The CEO of Atos’ Tech Foundations business recently updated industry analysts on its transformation program.

We have commented about the turbulent period Atos Group is going through in splitting into two businesses (Tech Foundations and Eviden). The planned sale of Tech Foundations to Czech billionaire Daniel Kretinsky’s EP Equity Investment (EPEI) vehicle is going ahead, with completion now expected in early Q2 2024. Tech Foundations will retain the Atos brand name.

We were interested in portfolio developments at Tech Foundations and progress in its portfolio transformation and reducing the level of problematic (‘red’) contracts.

In terms of portfolio simplification, Tech Foundations is exiting its BPS activity in the U.K. And in October, it finally exited Unify, its UCC business, and divested to Mitel Networks. It has also significantly ramped down its VAR business to reduce its low-margin activities. The focus now is primarily on offerings such as digital workplace that it can provide in an industrialized manner, and on helping clients manage the complexity of hybrid multi-cloud.

There has also been some portfolio development in these areas; for example, digital workplace sustainability in office equipment: Tech Foundations is launching Atos Tech 4 Good Assistant, a dashboard to help end-users monitor their environmental performance and uninstall unused applications or switch off their laptops. It has also launched a dashboard, Sustainable Workplace, at the enterprise level.

Tech Foundations is also deploying its Technical Services unit in new geographies, primarily the U.S. and Spain. The unit has launched a consulting service targeting workplace and data center transformation and service integration. TS is its highest-growth unit and expands its position in build services rather than run services, which tend to have lower margins. Peers such as Kyndryl and DXC have similar initiatives.

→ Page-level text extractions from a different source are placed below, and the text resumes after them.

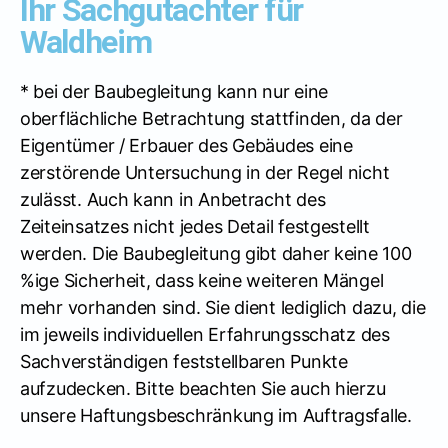
Ihr Sachgutachter für
Waldheim
* bei der Baubegleitung kann nur eine
oberflächliche Betrachtung stattfinden, da der
Eigentümer / Erbauer des Gebäudes eine
zerstörende Untersuchung in der Regel nicht
zulässt. Auch kann in Anbetracht des
Zeiteinsatzes nicht jedes Detail festgestellt
werden. Die Baubegleitung gibt daher keine 100
%ige Sicherheit, dass keine weiteren Mängel
mehr vorhanden sind. Sie dient lediglich dazu, die
im jeweils individuellen Erfahrungsschatz des
Sachverständigen feststellbaren Punkte
aufzudecken. Bitte beachten Sie auch hierzu
unsere Haftungsbeschränkung im Auftragsfalle.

In terms of red contracts, there has been substantial progress, often through exits rather than renegotiation. In 2021, these represented 13% of its contracts. That proportion reduced to 8% in 2022 and is now approaching 6%, much closer to the level of some major IT infrastructure service-centric peers. This continues, with some of the exits being major moves; e.g., the recent NEST exit in the U.K., a contract that was worth £1.5bn over 18 years.

There is a renewed focus on strengthening client intimacy, including a new client advisory group. The focus is driving conversations at the CXO level with priority clients in each region to understand and address critical client challenges through co-creation with Atos and its partner ecosystem.

Tech Foundations’ recovery is, of course, a multi-year journey. Recent financial results indicate some progress. In Q1-Q3 2023, its revenues were down 4.4% y/y in CC, impacted by the ramp-down in VAR and BPS activities. This performance lies between Kyndryl (-1.7%, NelsonHall estimate) and DCX GIS (we estimate -9.3%). For FY22-24, Tech Foundations is targeting 0% to 2% annual growth, with a rebound commencing in 2025.

Taking the Tech Foundations business private might be helpful. Its multi-year transformation will probably be more suited to an investor with a multi-year investment horizon than the quarterly mindset of many shareholders in public companies. We would expect EPEI to invest to help Atos expand its service portfolio. Security will be a priority even if the unit retains its security monitoring capabilities following the split. Application migration to the cloud is another potential acquisition area, complementing its expertise around infrastructure migration to the cloud.

The dust should settle for Tech Foundations (the new Atos) in H1 2024.